A bond-buying strike by nervous investors would force yields on those bonds to spike, and flow through to higher interest rates. That would put further brakes on businesses and households, just as tariffs start to bite.

It’s one of the reasons Trump has been so aggressively targeting US Federal Reserve Chair Jerome Powell on interest rates. He wants Powell to reduce rates to both keep interest payments on US Government debt down, but also to backstop the economy if tariffs start to impact American consumers.

Jerome Powell, chairman of the US Federal Reserve, during the Federal Reserve Board open meeting in Washington, DC, US, on Wednesday, June 25, 2025.
Jerome Powell, chairman of the US Federal Reserve, during the Federal Reserve Board open meeting in Washington, DC, US, on Wednesday, June 25, 2025. Credit: Al Drago/Bloomberg

Mr Powell will definitely be replaced when his term ends mid next year.

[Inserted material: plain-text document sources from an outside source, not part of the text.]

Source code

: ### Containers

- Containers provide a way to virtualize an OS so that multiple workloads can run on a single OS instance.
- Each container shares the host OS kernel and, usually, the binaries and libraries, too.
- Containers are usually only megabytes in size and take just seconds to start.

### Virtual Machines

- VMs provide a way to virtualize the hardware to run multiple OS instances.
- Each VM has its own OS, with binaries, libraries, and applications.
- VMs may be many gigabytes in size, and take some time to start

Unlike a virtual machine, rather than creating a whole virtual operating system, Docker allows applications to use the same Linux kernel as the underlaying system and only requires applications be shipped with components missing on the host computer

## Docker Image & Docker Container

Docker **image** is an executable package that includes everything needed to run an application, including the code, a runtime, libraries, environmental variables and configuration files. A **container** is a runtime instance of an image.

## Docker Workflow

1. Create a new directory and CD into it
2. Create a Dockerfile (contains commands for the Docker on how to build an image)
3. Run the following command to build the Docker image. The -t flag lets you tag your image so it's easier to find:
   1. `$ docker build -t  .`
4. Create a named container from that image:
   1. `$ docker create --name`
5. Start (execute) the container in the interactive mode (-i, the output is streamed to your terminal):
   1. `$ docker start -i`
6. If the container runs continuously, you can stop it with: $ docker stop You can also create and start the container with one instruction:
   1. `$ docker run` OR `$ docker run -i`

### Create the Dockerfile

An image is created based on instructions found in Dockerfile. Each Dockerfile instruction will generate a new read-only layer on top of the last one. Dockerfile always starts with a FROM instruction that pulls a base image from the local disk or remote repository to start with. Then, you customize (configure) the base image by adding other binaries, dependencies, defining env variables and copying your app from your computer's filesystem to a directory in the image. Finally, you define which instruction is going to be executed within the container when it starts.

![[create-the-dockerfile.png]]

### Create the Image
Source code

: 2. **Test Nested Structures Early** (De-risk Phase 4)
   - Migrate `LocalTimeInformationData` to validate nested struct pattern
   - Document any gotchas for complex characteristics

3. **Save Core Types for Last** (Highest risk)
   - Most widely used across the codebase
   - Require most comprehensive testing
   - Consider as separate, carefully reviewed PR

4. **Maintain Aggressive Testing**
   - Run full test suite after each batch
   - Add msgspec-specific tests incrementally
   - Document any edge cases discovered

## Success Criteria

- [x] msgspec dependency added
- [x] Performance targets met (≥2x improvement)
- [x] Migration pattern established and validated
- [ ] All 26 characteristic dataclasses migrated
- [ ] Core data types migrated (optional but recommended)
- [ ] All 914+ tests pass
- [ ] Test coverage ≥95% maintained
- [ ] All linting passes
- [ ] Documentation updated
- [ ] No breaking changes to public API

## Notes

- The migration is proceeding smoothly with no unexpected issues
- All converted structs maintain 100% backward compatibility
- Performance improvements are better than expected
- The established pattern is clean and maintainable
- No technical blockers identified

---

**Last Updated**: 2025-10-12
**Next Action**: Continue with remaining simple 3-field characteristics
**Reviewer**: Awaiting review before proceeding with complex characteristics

But if an emboldened President acts unilaterally to fire him, he will further erode the confidence foreign investors have in US institutions.

Investors are already hedging their bets on American exceptionalism, pushing safe-haven gold to a record high, while the US dollar has fallen as foreign investors stay away from US assets.

Bitcoin has also soared to a record high of almost $A170,000 as traders imagine a world where the US dollar no longer reigns supreme.

Currently everything seems priced to perfection. The question for investors isn’t whether something will go wrong. It’s whether they’ll recognise it the moment before the bounce runs out of rubber.